Per Cannondale's website and the Owner's manual. The waranty only applies to the Original Owner, if he purchases from an authorized Cannondale dealer. I'm guessing that has something to do with their lack of response. 

It's not that uncommon practice, especially in sporting goods. I also scuba dive. Every manufacturer of scuba gear that I purchased states that the warranty is only valid to the Original Owner when purchased from an authorized source. You could call it an incentive for the buyer to support the dealer. 

If you have a local builder in your area, you might want to inquire about the cost of repair. Calfee is about an hour away from where I live. That's probably your best option, apart from selling it for "display" and getting another frame. 

CHL


----------



## lamazion (Sep 11, 2004)

CHL said:


> Hi Lamazion:
> 
> Per Cannondale's website and the Owner's manual. The waranty only applies to the Original Owner, if he purchases from an authorized Cannondale dealer. I'm guessing that has something to do with their lack of response.
> CHL


In the email, I didn't mention the bike was purchased on-line, just that it wasn't registered. Initially I wanted to send photos of the crack and get a contact to work with. Bottom line, that wouldn't be an excuse for not returning email.

I was very impressed with Calfee, and that is most likely the route I will go. This will also ensure that I get the Liquigas colors.


----------



## lamazion (Sep 11, 2004)

LeDomestique said:


> Which one is it?
> 
> I keep going back to this sentence.
> - You purchased online
> ...


Interesting, not sure why that would make you LOL. I understand what Cannondale's policy is around purchasing through an authorized dealer. Will I be upset with Cannondale if they say they will not cover the frame, No. However, I have the warranty card, original packing slip, the manual and registration card, and all if the stickers that were attached to the frame to guide assembly. Clearly I purchased a new frame, and that frame had a manufacturing defect. Cannondale may choose to stick to their policy, or they may offer to repair a manufacturing defect like Specialized did in my previous example.

Again, my disappointment has been with the lack of commmunication


----------



## PhD in Cycology (Sep 2, 2008)

Perhaps you are not getting an answer because you are knowingly not following the proper channels... If you need warranty service on your car, do you try to contact the manufacturer directly? Of course not, you take it to the dealer.

You bought a second hand bike from someone you have never met before on eBay... you have no idea what has really happened to that bike. Stop blaming Cannondale for your decisions and send the thing to Calfee to be repaired and be done with it. You knew the facts in advance--take some personal responsibility...


----------



## Gov (May 14, 2010)

i can't think of too many things that a warranted beyond original owner and i doubt there's even a single thing out there that STATES it is warranted even if bought from an authorized source.

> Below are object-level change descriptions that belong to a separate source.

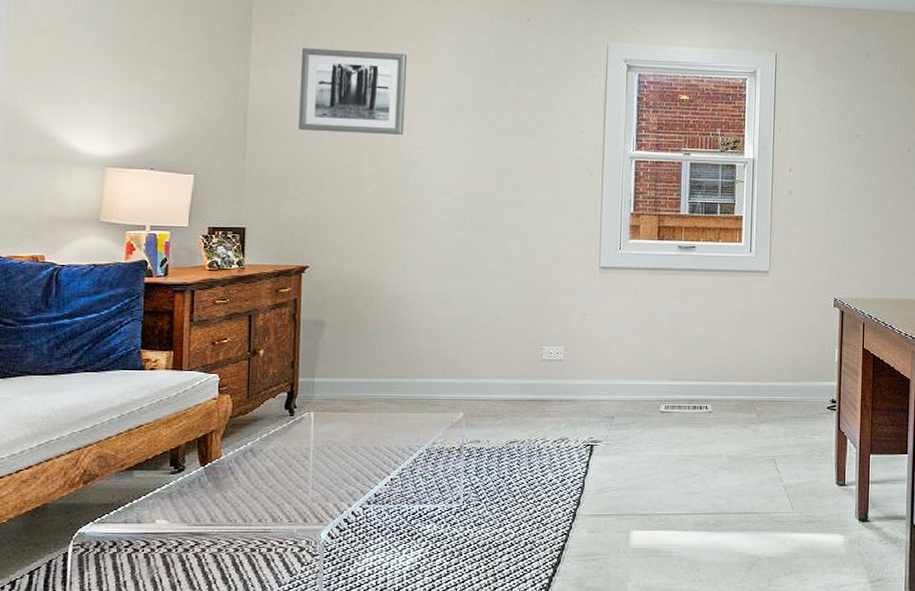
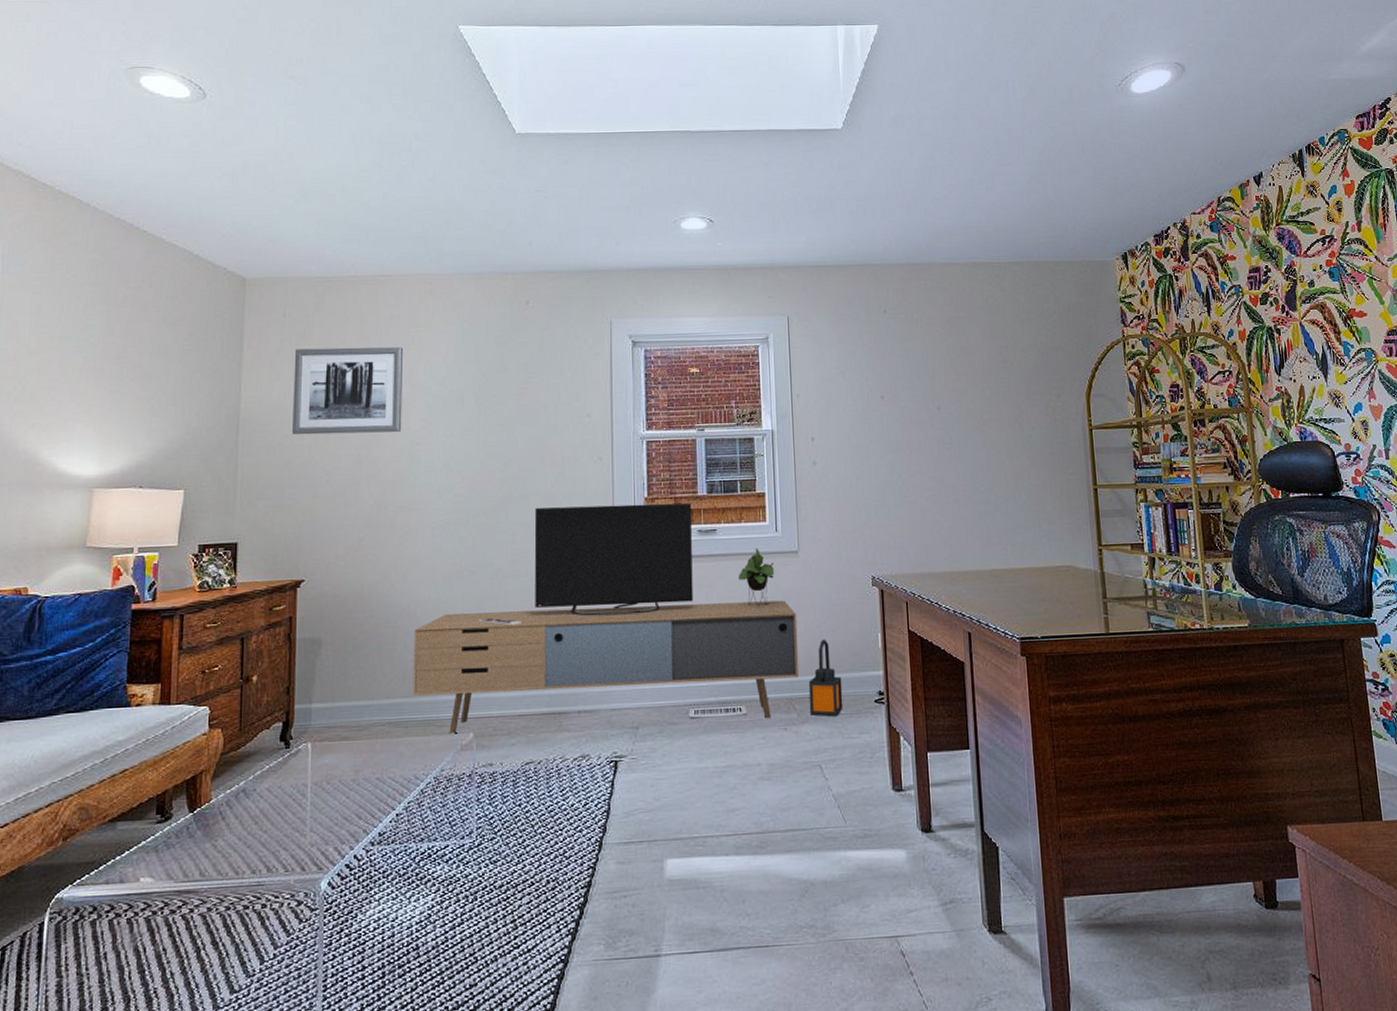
media console: none [408,214,764,417] -> present [412,503,799,734]
lantern: none [768,350,800,419] -> present [808,639,843,717]

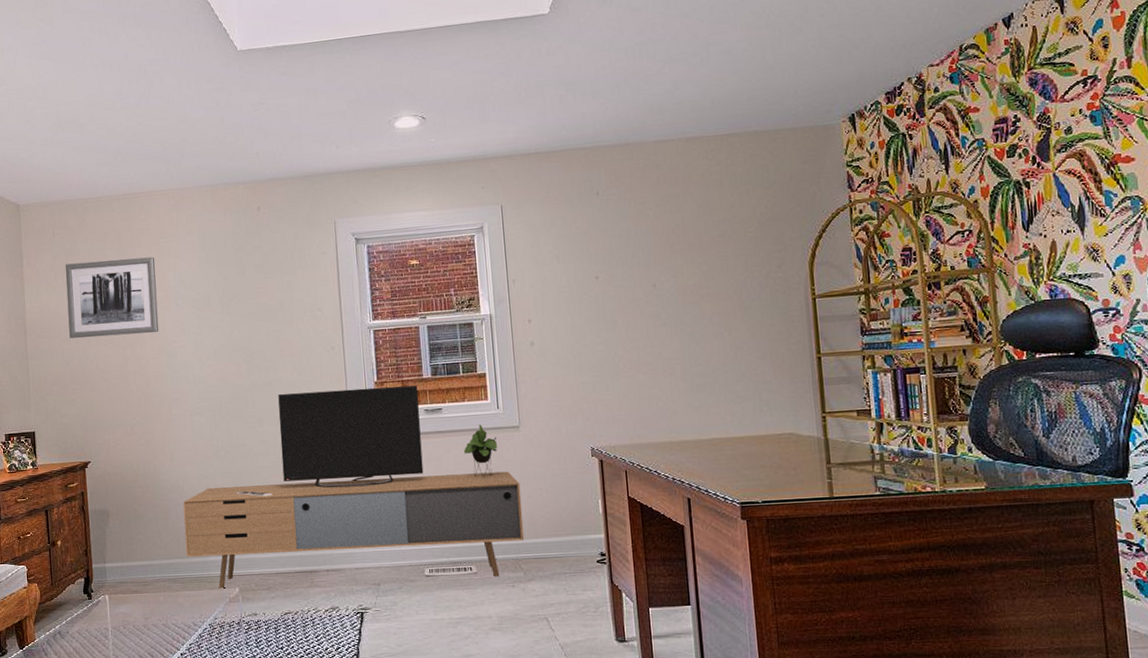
lantern: present [808,639,843,717] -> none [533,505,567,576]

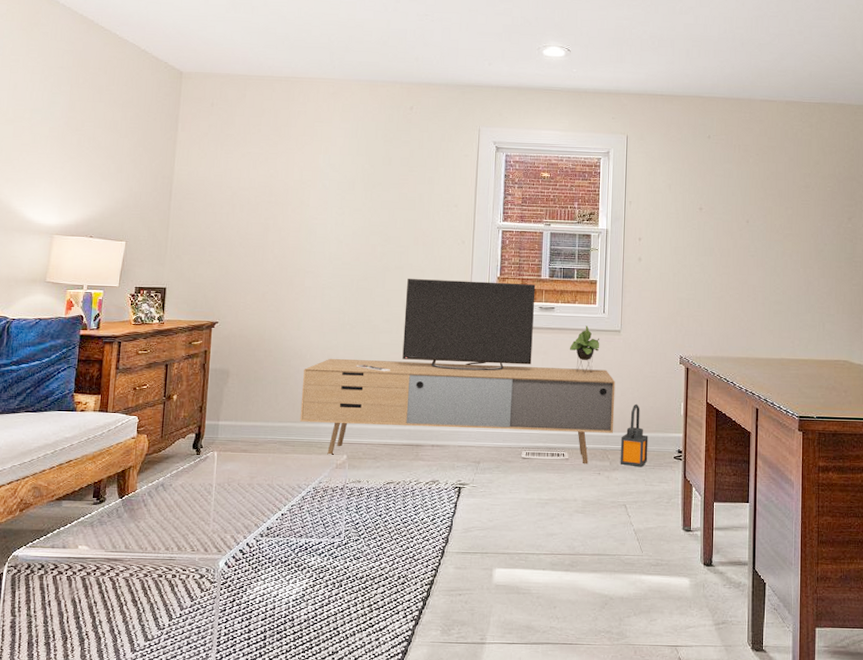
wall art: present [65,256,159,339] -> none [214,133,307,208]
lantern: none [533,505,567,576] -> present [620,403,649,467]

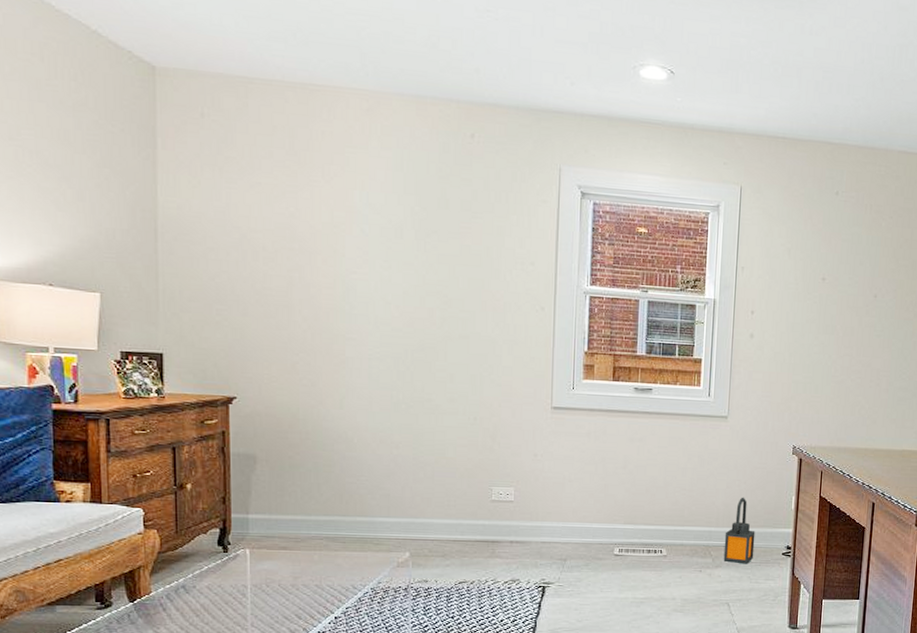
media console: present [300,278,616,464] -> none [350,350,721,561]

ever seen what happens with photography and grey market stuff


----------



## lamazion (Sep 11, 2004)

PhD in Cycology said:


> Perhaps you are not getting an answer because you are knowingly not following the proper channels... If you need warranty service on your car, do you try to contact the manufacturer directly? Of course not, you take it to the dealer.
> 
> You bought a second hand bike from someone you have never met before on eBay... you have no idea what has really happened to that bike. Stop blaming Cannondale for your decisions and send the thing to Calfee to be repaired and be done with it. You knew the facts in advance--take some personal responsibility...


Ok, this is getting a little ridiculous. My only issue with Cannondale is that they have not responded to my email. If they don't want people to contact them, don't put "Contact US" on your website.


----------



## asad137 (Jul 29, 2009)

lamazion said:


> Ok, this is getting a little ridiculous. My only issue with Cannondale is that they have not responded to my email. If they don't want people to contact them, don't put "Contact US" on your website.


Hey, they never said they'd contact you back  

Asad


----------



## PastorPaully (Oct 1, 2013)

lamazion said:


> Ok, this is getting a little ridiculous. My only issue with Cannondale is that they have not responded to my email. If they don't want people to contact them, don't put "Contact US" on your website.


Sorry to rehash an old post, but Cannondale replaced my Super Six under warranty and did a real bang up job. However, they worked through the dealership where I bought the bike. So, that might be the issue.


----------



## tranzformer (Dec 27, 2007)

PastorPaully said:


> Sorry to rehash an old post, but Cannondale replaced my Super Six under warranty and did a real bang up job. However, they worked through the dealership where I bought the bike. So, that might be the issue.



Great first post.


----------